*YOUR GOAL*
Rewrite the lines of the listing below as a numbered list, from its beginning through the line containing "Facebook Instagram Marketing", both ends included. Omit blank lines and leave out the pictures.

*** RECORDS SHOWN ***

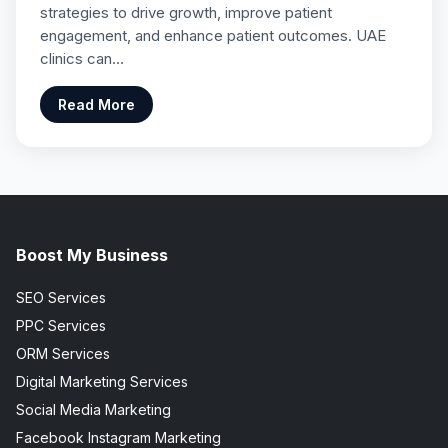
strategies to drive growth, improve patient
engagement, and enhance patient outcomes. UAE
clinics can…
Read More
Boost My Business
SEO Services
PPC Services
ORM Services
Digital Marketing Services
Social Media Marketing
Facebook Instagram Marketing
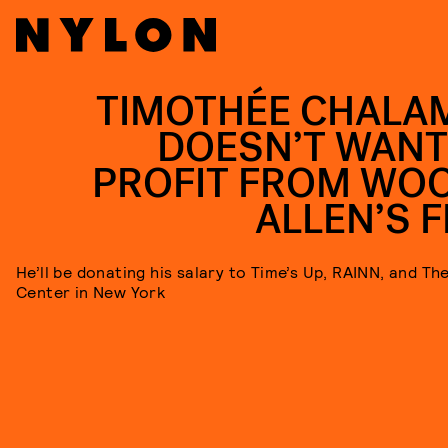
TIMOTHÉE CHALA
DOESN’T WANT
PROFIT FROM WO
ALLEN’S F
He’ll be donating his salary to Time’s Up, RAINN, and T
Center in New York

*** End of RECORDS SHOWN ***

*TASK RESPONSE*
1. strategies to drive growth, improve patient
2. engagement, and enhance patient outcomes. UAE
3. clinics can…
4. Read More
5. Boost My Business
6. SEO Services
7. PPC Services
8. ORM Services
9. Digital Marketing Services
10. Social Media Marketing
11. Facebook Instagram Marketing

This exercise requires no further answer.